Aromatase Inhibitors, Mammographic Density, and Plasma Steroid Hormones
Co-Principal Investigators: Celine Vachon, Ph.D., Mayo Clinic Cancer Center; Paul Goss, F.R.C.P., M.B.B.Ch., Ph.D., Dana-Farber/Harvard Cancer Center
Why Mammographic Density?
The mammogram image is composed of light and dark regions that represent different tissue types in the breast. Fat is radiographically translucent and appears dark on the mammogram while dense tissues (like the cells lining ducts and stroma) appear light on the mammogram. Numerous studies suggest that women who have a greater percent of light regions on their mammogram for their age (or higher breast density) have a three to five fold increased risk for breast cancer. Breast density is hormonally responsive as can be seen in the positive associations between breast density with not having children, late age at first birth, and never having breast-fed and inverse associations with age and postmenopausal status. Also, breast density changes with the initiation of hormonal therapies. Current users of hormone replacement therapy consistently have increased breast density, with a greater increase seen in women using combination therapy (estrogens plus progestins). Users of tamoxifen consistently experience decreases in breast density. Three studies to date have shown that increases in breast density over time are associated with increased breast cancer. Thus, increases and decreases in breast density seen with hormone therapy might indicate who will or will not benefit from a certain therapy.
Will Aromatase Inhibitors Reduce Density?
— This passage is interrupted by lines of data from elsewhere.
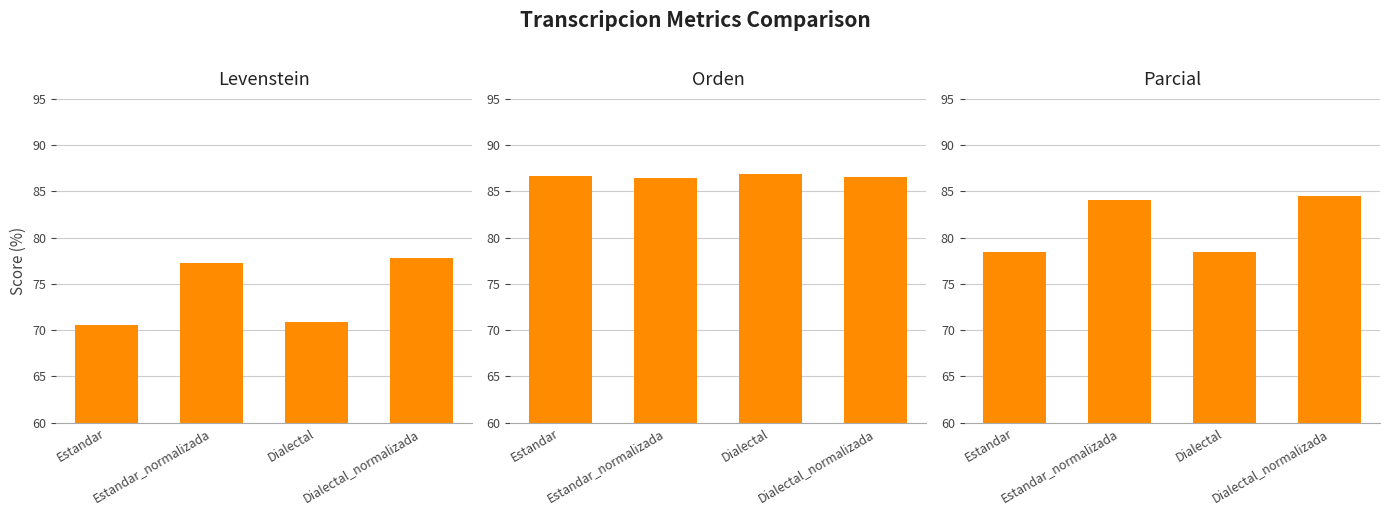

What is the sum of the Parcial values at Estandar and Estandar_normalizada?

162.5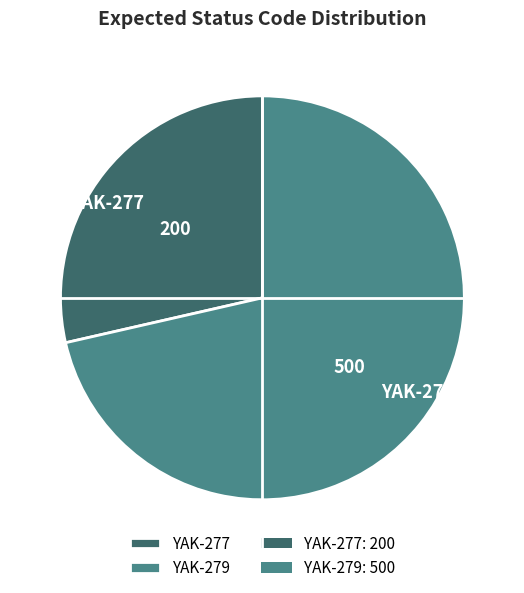

Do YAK-279 and YAK-277 together represent more than half of the pie?

Yes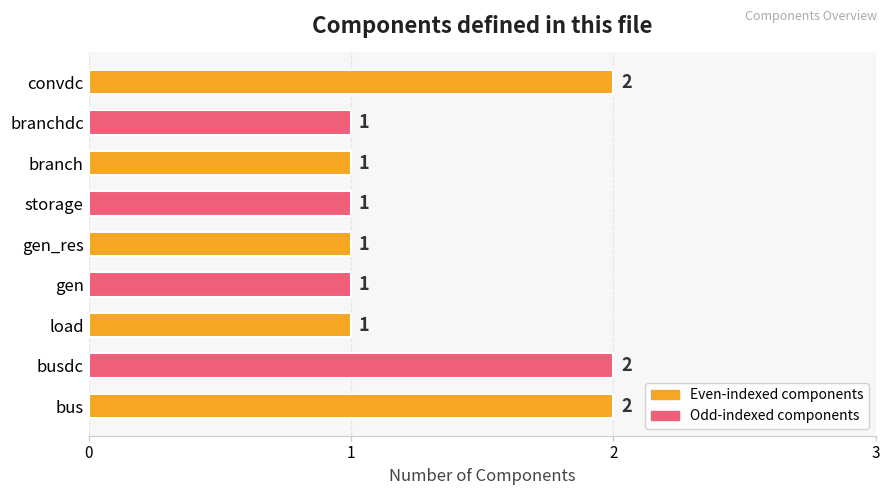

The value at bus is 2. True or false?

True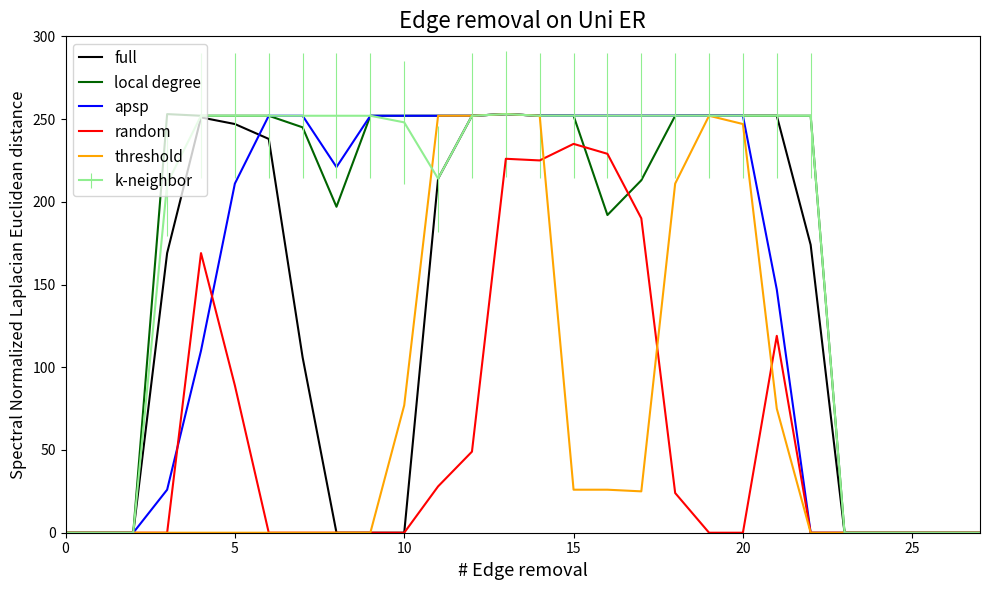

What is the maximum value shown in the chart?

253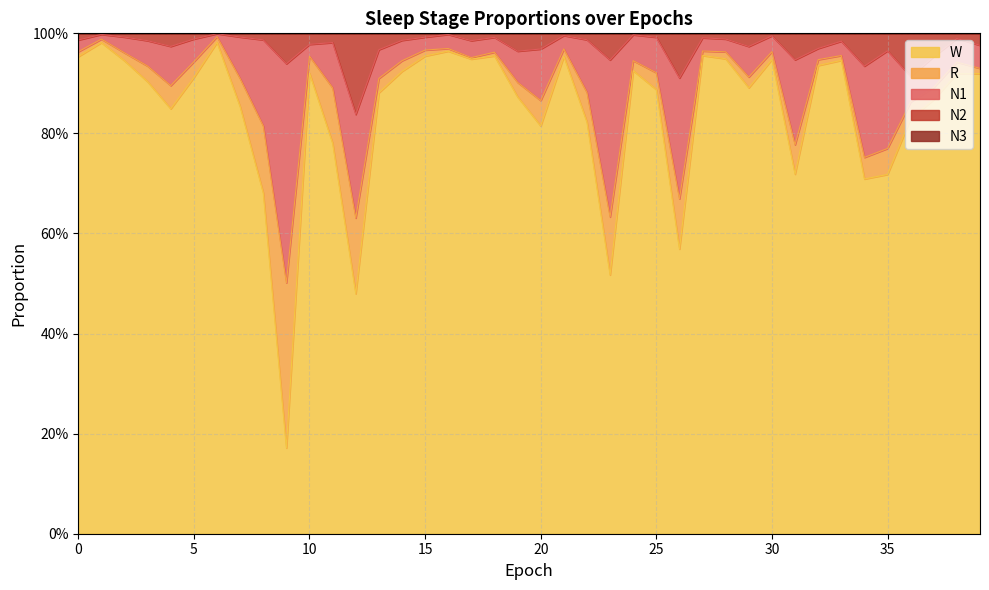

At how many categories does at least one series exceed 0?

40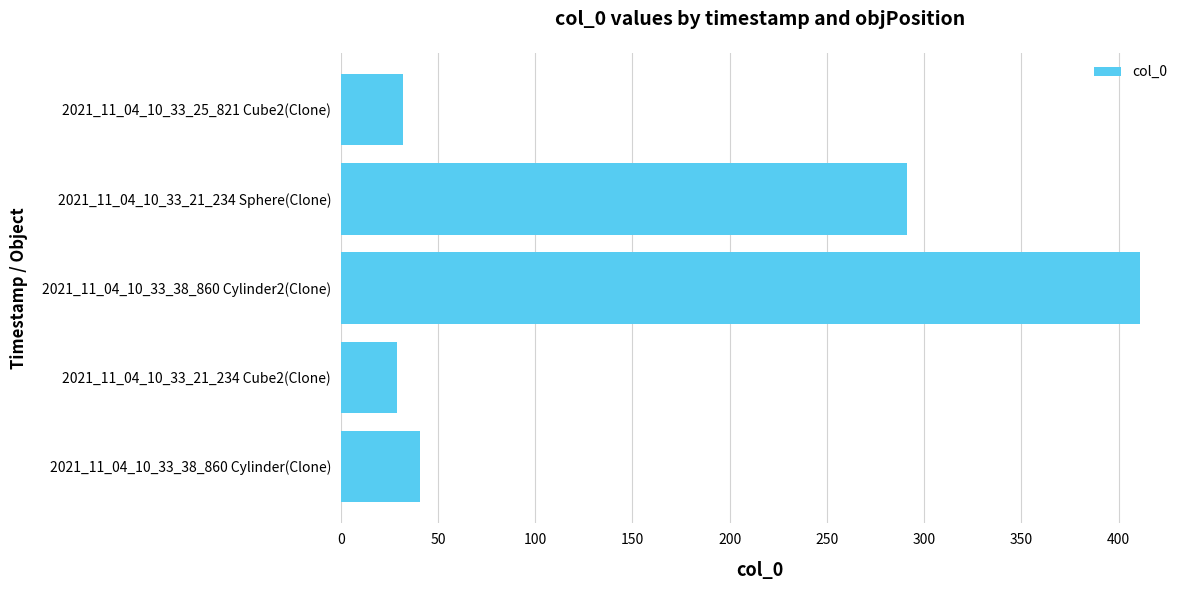

What is the minimum value shown in the chart?

29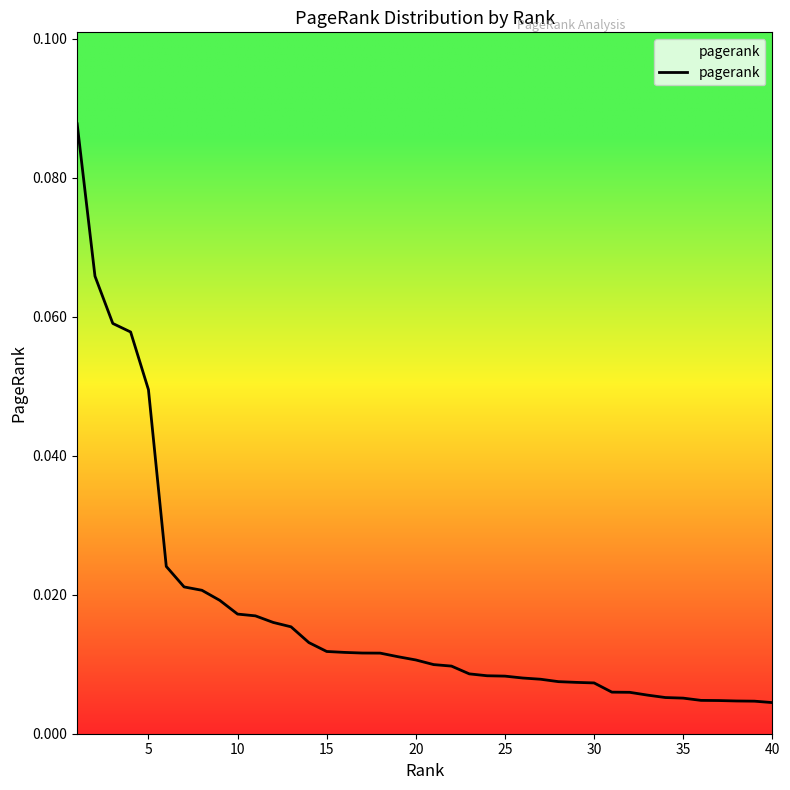

Which has a higher value, 20 or 25?

20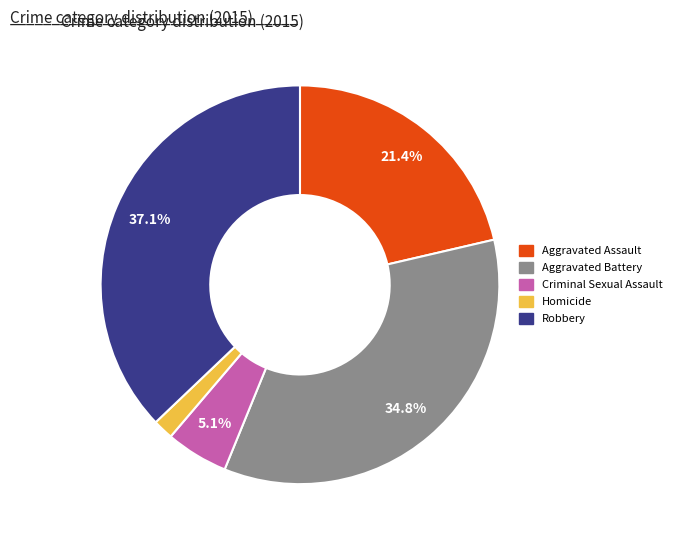

To the nearest percent, what percentage of the pie is Aggravated Assault?

21%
The aromatase inhibitors (AIs) are a class of drugs that have been shown to be of value in both early and late breast cancer. These include anastrozole (Arimidex), exemestane (Aromasin) and letrozole (Femara) However, not all women will benefit from this therapy and we would like to be able to understand which women will not respond favorably in order to provide alternative treatments. Breast density may help us to target these women. AIs block an enzyme that is involved with producing estrogens in postmenopausal women; thus AIs result in significant reductions of estrogens in the breast. Because mammographic density is estrogen responsive, we hypothesize that breast density also will decrease with aromatase inhibition. We propose a study to examine the effect of aromatase inhibitors (AI) on breast density and compare to changes in breast density seen among a group of women of the same age not on hormonal therapy over a similar time frame. We also propose to investigate whether changes in breast density are correlated with changes in hormone and drug levels as well as whether they are genetically influenced. These results could provide evidence that breast density may be used as a marker of individual response to therapy.
What Is the Impact of Steroidal versus Non-Steroidal AIs?
To test our hypotheses, we have added onto an ongoing clinical trial (NCIC CTG, MA-27) that is designed to address the impact of a steroidal vs. nonsteroidal third generation AI regimen in the treatment of postmenopausal women with early stage (I, II) estrogen-receptor positive primary breast cancer. We are obtaining mammograms and risk factor information before randomization (pretreatment) and at one and two year follow-up on approximately 500 women enrolled on this trial (250 on each type of AI). We will match these women to 500 women with similar age and mammogram history selected from a large Mayo Mammography Cohort. We will ascertain mammograms from two time points, estimate breast density and examine whether there are changes in breast density in women using AI therapy and how these changes compare to women not on therapy. Finally, with blood also collected at these two time points, we will try to understand factors responsible for these changes in density, including hormone level changes, drug levels and genes.
Understanding how breast density reacts to AIs is important since changes in breast density might indicate individual responses to AI therapy that correlate with outcome. Thus, instead of waiting until until problems develop, women could be provided early information on their likelihood of response to therapy and provided alternatives if necessary.
In collaboration with another large grant on pharmacogenomics at Mayo Clinic, called the Pharmacogenetics Research Network and led by Richard Weinshilboum, M.D., Mayo researchers will also examine whether changes in hormones and breast tissue, resulting from aromatase inhibitors, are influenced by genetics. By providing an understanding of these changes and their genetic influences, the results of this research could help predict the effectiveness of aromatase inhibitors in specific patients.